Point of Entry Marketing

Can You Legally Record Business Phone Calls?

Written by Scott Greggory   
Thursday, 03 December 2009 17:05

If you record incoming or outgoing phone calls for order confirmation, training purposes, or any other reason, you may need to make every person on the call aware. Read this piece from MarketingProfs Get To The Point B2B Marketing email:

"This call may be monitored for training purposes." We've all heard that message, or something similar, when calling for tech support or customer service. Generally, we accept it. But what if your company prefaced its outbound B2B sales calls with this kind of disclaimer?

"This call may be recorded for the purpose of quality assurance and quota attainment."
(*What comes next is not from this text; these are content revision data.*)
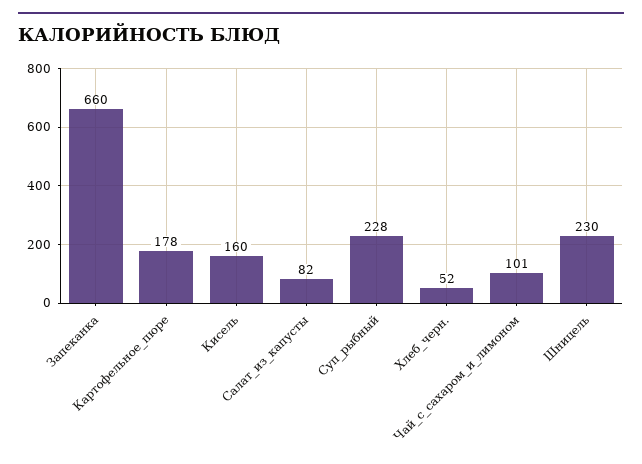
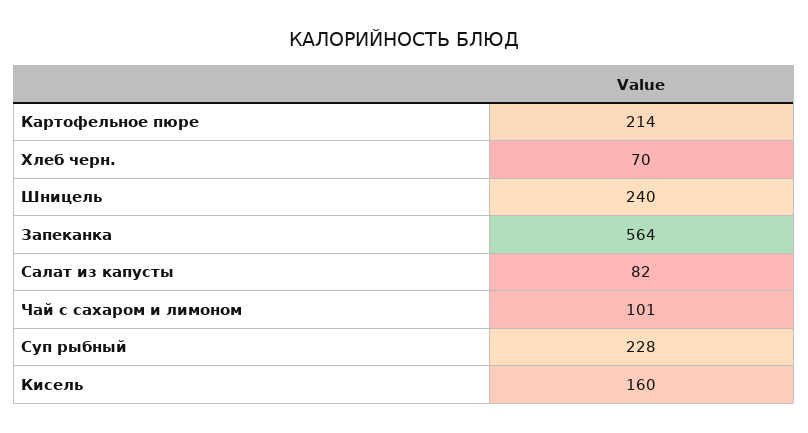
  {
-   "Запеканка": 660,
+   "Запеканка": 564,
-   "Картофельное_пюре": 178,
+   "Картофельное_пюре": 214,
    "Кисель": 160,
    "Салат_из_капусты": 82,
    "Суп_рыбный": 228,
-   "Хлеб_черн.": 52,
+   "Хлеб_черн.": 70,
    "Чай_с_сахаром_и_лимоном": 101,
-   "Шницель": 230
+   "Шницель": 240
  }

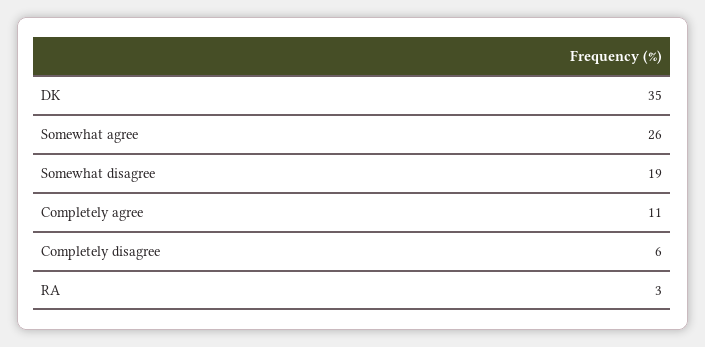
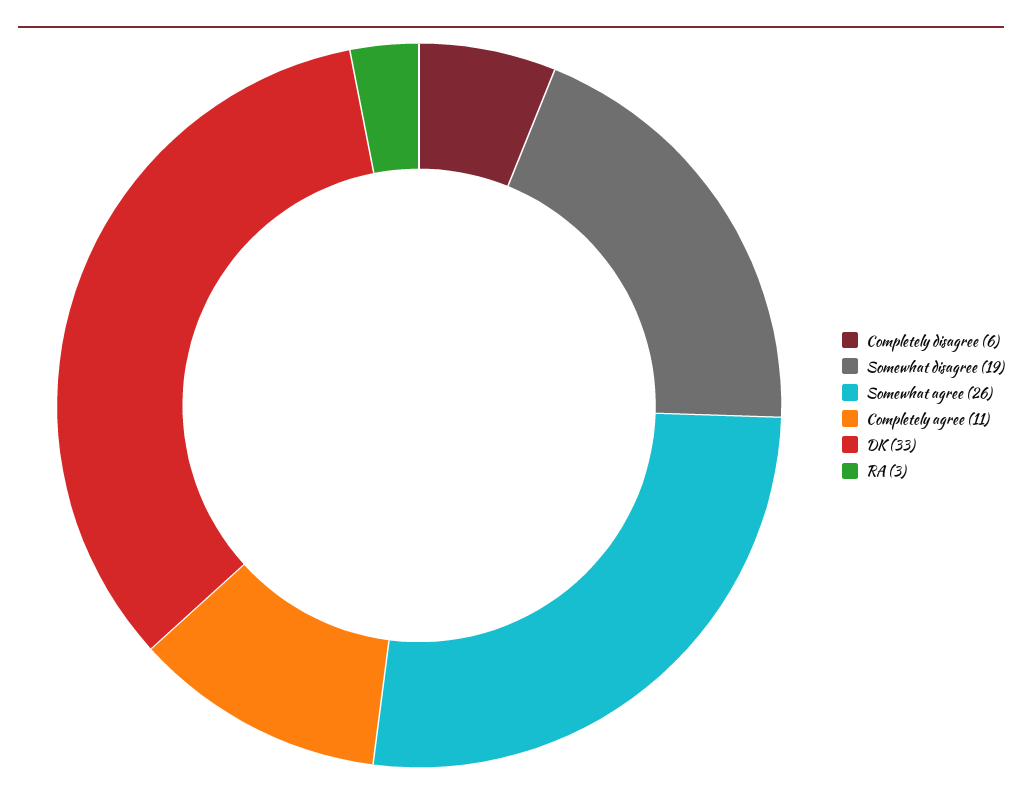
  {
-   "DK": 35,
+   "DK": 33,
    "Somewhat agree": 26,
    "Somewhat disagree": 19,
    "Completely agree": 11,
    "Completely disagree": 6,
    "RA": 3
  }

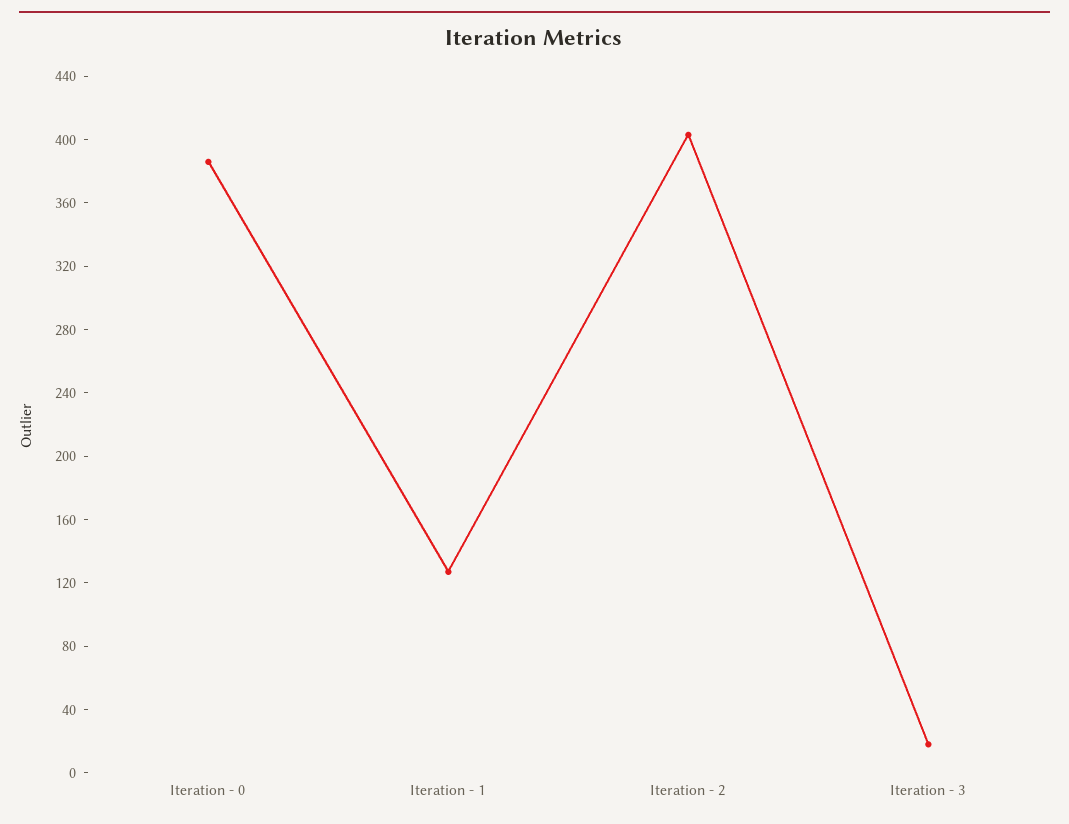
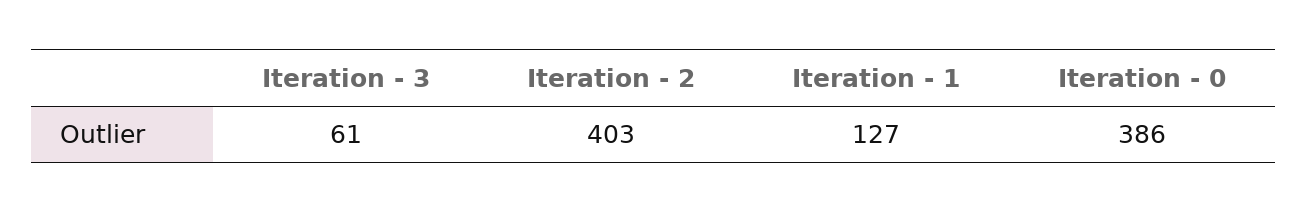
  {
    "Iteration - 0": 386,
    "Iteration - 1": 127,
    "Iteration - 2": 403,
-   "Iteration - 3": 20
+   "Iteration - 3": 61
  }

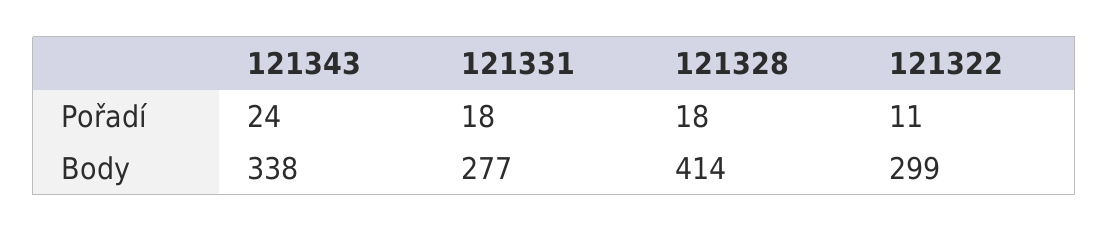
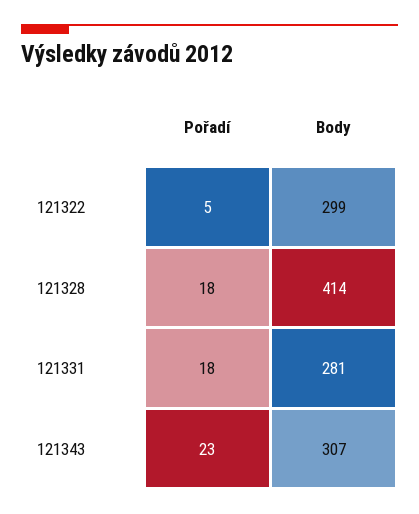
  {
    "121343": {
-     "Pořadí": 24,
+     "Pořadí": 23,
-     "Body": 338
+     "Body": 307
    },
    "121331": {
      "Pořadí": 18,
-     "Body": 277
+     "Body": 281
    },
    "121328": {
      "Pořadí": 18,
      "Body": 414
    },
    "121322": {
-     "Pořadí": 11,
+     "Pořadí": 5,
      "Body": 299
    }
  }

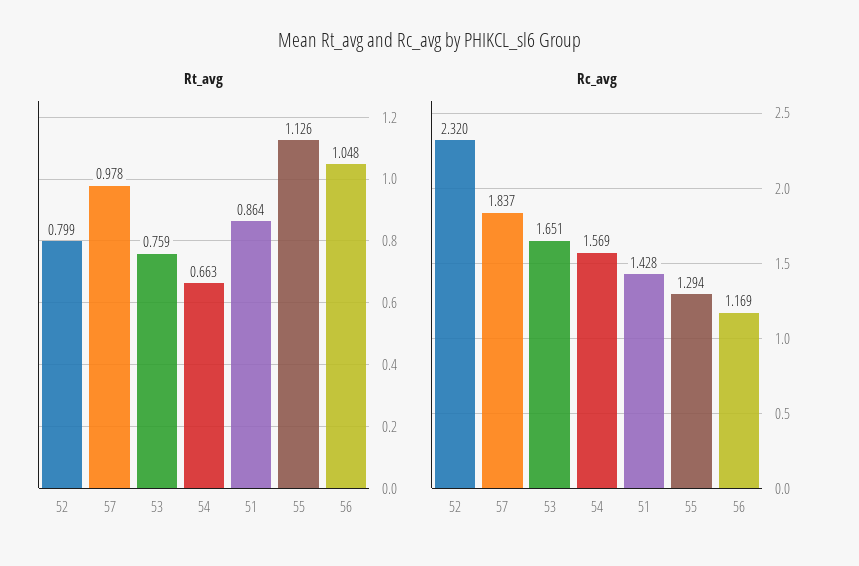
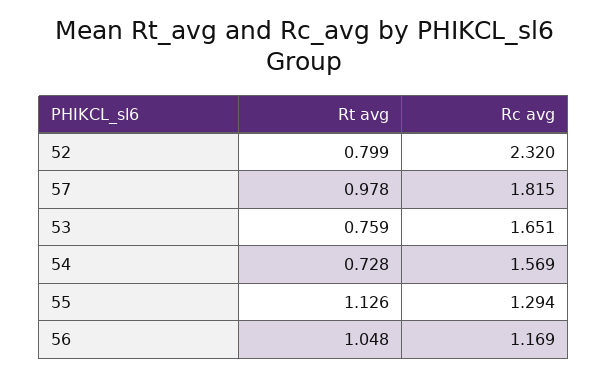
  {
    "Rt_avg": {
      "52": 0.799,
      "57": 0.978,
      "53": 0.759,
-     "54": 0.663,
+     "54": 0.728,
-     "51": 0.864,
      "55": 1.126,
      "56": 1.048
    },
    "Rc_avg": {
      "52": 2.32,
-     "57": 1.837,
+     "57": 1.815,
      "53": 1.651,
      "54": 1.569,
-     "51": 1.428,
      "55": 1.294,
      "56": 1.169
    }
  }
Ouch. Talk about a deal-breaker. But in a recent post at the Acquiring Minds blog, Robert Lesser warns that this type of message may actually be necessary for B2B companies marketing to companies in states like California. "[I]t is illegal under California law to call-record and call-monitor without the consent of all parties on the call," he says. More bad news: "There are 11 other states that require this consent from all parties on a call."

To help B2B cold callers avoid such legal pitfalls, Lesser recommends alternatives to call-recording for training and marketing purposes. Among them:

Role-play. "If the goal is to train and coach inside sales, role playing is preferable to recording calls," Lesser says. Best solution of all? Ask a loyal client to play a role. "We have found this to be invaluable, given the rich feedback provided instantaneously by the customer," he adds.

Measure results, not call activity. "Rather than measuring the activity (i.e., conversations), focus on measuring the results (qualified, sales-ready leads; pipeline impact; closed sales)," he advises. Consider interviewing some of the prospects who "leaked from the [sales] funnel" to see if their needs were properly addressed, he suggests.

The Po!nt: Play it safe. The pitfalls of recording telephone conversations with B2B prospects may far outweigh the benefits. Consider safer alternatives like these to assess leads, and to train and analyze your sales team.

 

 

Comments  

 
0 #1 gil roberts 2011-07-20 21:15
I do it strictly to make sure I don't miss anything in the call. In other words, it's not for anyone else's ears. still a problem?